Highest ranking woman in State Patrol retires, reflects on women in law enforcement

The highest ranking woman in the Minnesota State Patrol is hanging up her hat after nearly 25 years on the force.

Lt. Col. Rochelle Schrofer proudly wore the Minnesota State Patrol badge since 1998.

“People will say ‘How’s your job?’ and I said ‘I’m going to stay there as long as they let me,’” Schrofer said. “The best part of my job was when I was a trooper on the road.”

Schrofer explained there weren’t a lot of women in leadership across the United States when she started in 1998, but there was one at the Minnesota State Patrol.

When she was hired, the chief was a woman, who also happened to be the first female colonel in the country hired at a state police agency.

“It allows you to see that there’s opportunity,” she said. “There’s a path that you can move along because somebody’s done it before you already so it’s encouraging.”

She wanted to create that same path of opportunity for other women.

Schrofer was a part of campaigns like the 30×30 initiative that focused on recruiting more women into the job field.

The State Patrol is 10%

female and Schrofer explained she’s still trying to pinpoint why.

“In Minnesota, since 2020, there’s been challenges,” she said. “I think maybe that’s deterring people from hiring on, which is unfortunate because now is the time that it’s most critical that we have diversity.”

She also mentioned women may be avoiding the field because having children takes them out the workforce for a period of time.  

Schrofer explained recruiting more women could have a positive impact on public safety.

“Women deal differently. They have a different skill set,” Schrofer said. “We respond differently. We communicate differently. We interact differently.”

Schrofer reflected on a moment that happened years ago.

She made a death notification to a woman explaining her husband and 3-year-old son were killed in an accident.

“I made that death notification to her and sat on the floor in her kitchen. I cried with her and her family members for two and a half, three hours. Whatever it took,” she said.

The woman she helped wrote her a thank you card for her compassion during a difficult time. The card stayed on Schrofer’s desk for years to come.

After over two decades of moments like these, she’s hanging up her hat.
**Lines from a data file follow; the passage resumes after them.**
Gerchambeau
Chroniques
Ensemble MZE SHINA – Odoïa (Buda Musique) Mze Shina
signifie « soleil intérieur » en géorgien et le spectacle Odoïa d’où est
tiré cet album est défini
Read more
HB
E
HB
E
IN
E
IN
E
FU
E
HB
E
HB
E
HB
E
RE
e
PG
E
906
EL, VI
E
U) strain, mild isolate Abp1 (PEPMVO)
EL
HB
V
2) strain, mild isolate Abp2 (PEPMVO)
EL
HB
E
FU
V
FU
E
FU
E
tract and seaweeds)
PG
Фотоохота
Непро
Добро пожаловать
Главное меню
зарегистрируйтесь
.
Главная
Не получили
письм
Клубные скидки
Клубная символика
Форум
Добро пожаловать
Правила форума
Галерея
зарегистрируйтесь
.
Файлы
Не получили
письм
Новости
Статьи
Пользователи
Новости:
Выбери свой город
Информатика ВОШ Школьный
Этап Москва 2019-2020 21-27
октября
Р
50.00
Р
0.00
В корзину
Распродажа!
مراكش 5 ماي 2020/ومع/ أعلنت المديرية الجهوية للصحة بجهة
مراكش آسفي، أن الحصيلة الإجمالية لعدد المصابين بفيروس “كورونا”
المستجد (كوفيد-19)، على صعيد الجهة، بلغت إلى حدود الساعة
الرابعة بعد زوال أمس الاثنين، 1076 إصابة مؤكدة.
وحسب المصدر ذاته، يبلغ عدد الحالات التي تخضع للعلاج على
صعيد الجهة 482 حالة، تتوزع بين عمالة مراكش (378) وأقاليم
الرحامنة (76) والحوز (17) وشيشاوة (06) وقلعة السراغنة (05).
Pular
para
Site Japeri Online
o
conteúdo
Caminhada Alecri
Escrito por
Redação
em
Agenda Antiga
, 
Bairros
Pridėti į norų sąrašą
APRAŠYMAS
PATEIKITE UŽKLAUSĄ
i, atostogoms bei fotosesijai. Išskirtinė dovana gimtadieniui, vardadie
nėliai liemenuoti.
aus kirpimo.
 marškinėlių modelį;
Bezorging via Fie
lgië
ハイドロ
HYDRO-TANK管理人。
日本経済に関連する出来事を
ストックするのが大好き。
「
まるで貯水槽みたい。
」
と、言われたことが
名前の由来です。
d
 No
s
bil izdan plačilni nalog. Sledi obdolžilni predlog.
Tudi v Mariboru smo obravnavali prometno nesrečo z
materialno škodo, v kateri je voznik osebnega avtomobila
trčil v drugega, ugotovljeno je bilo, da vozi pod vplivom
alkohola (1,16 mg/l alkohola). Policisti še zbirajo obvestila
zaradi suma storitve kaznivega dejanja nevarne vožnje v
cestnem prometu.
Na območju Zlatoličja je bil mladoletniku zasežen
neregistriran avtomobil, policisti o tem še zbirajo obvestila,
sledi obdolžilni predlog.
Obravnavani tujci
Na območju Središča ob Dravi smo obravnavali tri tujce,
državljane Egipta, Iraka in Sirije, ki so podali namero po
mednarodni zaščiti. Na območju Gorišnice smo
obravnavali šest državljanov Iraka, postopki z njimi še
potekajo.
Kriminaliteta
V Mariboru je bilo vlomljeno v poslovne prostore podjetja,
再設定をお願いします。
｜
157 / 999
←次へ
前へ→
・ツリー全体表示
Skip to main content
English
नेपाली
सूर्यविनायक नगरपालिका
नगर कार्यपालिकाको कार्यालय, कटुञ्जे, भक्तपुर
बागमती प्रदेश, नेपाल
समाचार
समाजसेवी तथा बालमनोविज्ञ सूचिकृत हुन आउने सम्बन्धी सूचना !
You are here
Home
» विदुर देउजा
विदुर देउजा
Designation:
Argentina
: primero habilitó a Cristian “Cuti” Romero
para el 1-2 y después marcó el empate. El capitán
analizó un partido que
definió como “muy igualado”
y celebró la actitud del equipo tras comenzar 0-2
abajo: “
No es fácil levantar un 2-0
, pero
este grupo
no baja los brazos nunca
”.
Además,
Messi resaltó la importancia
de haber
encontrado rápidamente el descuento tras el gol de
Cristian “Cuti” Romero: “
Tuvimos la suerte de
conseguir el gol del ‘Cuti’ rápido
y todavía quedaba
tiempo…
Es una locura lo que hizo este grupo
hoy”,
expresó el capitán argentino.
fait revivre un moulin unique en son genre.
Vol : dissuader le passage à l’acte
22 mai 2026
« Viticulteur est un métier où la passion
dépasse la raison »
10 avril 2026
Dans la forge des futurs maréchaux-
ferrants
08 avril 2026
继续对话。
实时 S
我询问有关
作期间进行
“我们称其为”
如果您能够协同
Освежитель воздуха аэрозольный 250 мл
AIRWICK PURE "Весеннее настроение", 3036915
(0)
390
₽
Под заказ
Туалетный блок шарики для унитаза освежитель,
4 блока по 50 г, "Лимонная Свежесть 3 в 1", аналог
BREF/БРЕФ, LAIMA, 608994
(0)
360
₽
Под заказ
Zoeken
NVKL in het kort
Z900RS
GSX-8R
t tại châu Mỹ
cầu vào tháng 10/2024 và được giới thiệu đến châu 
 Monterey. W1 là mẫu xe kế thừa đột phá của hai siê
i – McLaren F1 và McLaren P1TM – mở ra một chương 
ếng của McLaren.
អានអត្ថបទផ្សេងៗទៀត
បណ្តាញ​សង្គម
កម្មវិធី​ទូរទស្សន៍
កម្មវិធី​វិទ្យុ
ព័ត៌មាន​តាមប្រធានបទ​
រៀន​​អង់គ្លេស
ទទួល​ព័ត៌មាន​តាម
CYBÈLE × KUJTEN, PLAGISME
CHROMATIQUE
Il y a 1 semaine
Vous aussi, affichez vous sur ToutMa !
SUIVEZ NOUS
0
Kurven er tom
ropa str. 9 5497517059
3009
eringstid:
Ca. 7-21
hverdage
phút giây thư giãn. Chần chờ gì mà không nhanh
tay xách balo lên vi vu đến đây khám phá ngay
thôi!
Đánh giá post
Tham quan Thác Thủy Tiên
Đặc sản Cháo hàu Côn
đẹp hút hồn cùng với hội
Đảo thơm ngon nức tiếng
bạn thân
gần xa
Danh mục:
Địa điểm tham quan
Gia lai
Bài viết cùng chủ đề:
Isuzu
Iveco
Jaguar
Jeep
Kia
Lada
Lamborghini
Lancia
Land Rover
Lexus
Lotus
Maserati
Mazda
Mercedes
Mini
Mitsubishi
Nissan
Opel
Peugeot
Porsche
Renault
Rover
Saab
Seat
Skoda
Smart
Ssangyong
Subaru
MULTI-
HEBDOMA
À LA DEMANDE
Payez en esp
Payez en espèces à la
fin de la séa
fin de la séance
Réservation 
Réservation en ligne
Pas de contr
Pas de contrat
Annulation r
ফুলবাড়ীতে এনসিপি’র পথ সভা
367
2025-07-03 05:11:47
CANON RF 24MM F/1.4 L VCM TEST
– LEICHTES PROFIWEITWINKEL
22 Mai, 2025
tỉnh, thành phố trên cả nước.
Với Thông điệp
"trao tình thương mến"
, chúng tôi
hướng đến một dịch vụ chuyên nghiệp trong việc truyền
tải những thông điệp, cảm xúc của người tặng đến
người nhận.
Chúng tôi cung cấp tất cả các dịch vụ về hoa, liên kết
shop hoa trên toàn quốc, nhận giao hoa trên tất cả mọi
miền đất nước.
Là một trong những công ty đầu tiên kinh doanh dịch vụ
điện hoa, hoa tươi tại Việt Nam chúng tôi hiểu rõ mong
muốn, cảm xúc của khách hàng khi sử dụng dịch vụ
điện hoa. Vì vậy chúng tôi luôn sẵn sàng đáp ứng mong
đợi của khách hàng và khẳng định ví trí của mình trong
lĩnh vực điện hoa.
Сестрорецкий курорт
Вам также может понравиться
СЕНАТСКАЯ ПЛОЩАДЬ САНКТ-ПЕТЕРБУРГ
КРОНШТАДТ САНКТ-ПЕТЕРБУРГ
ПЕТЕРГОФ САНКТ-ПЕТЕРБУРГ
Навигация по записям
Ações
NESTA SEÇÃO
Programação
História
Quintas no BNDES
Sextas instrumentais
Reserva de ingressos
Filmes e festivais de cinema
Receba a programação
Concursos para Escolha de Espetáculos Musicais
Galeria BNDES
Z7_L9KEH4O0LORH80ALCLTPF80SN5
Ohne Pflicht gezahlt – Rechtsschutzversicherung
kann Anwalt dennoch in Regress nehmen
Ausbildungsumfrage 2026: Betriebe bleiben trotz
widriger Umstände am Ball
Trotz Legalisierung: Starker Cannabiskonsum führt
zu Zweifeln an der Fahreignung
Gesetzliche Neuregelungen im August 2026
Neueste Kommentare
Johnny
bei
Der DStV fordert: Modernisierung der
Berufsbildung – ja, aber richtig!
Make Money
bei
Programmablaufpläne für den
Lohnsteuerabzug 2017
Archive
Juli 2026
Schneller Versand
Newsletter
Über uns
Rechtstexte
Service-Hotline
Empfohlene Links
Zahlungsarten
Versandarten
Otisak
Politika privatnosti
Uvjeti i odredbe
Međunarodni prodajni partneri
“I’m going to miss the people that I work with. They’re phenomenal people,” she said. “I don’t feel like I’ve ever been held back. If anything, I’ve been lifted up by the men in this organization, which is fantastic.”

She explained the work to get more women on the force will continue.

“We will have a new lieutenant colonel in state patrol and I’m happy to say it’s actually going to be a female,” Schrofer said.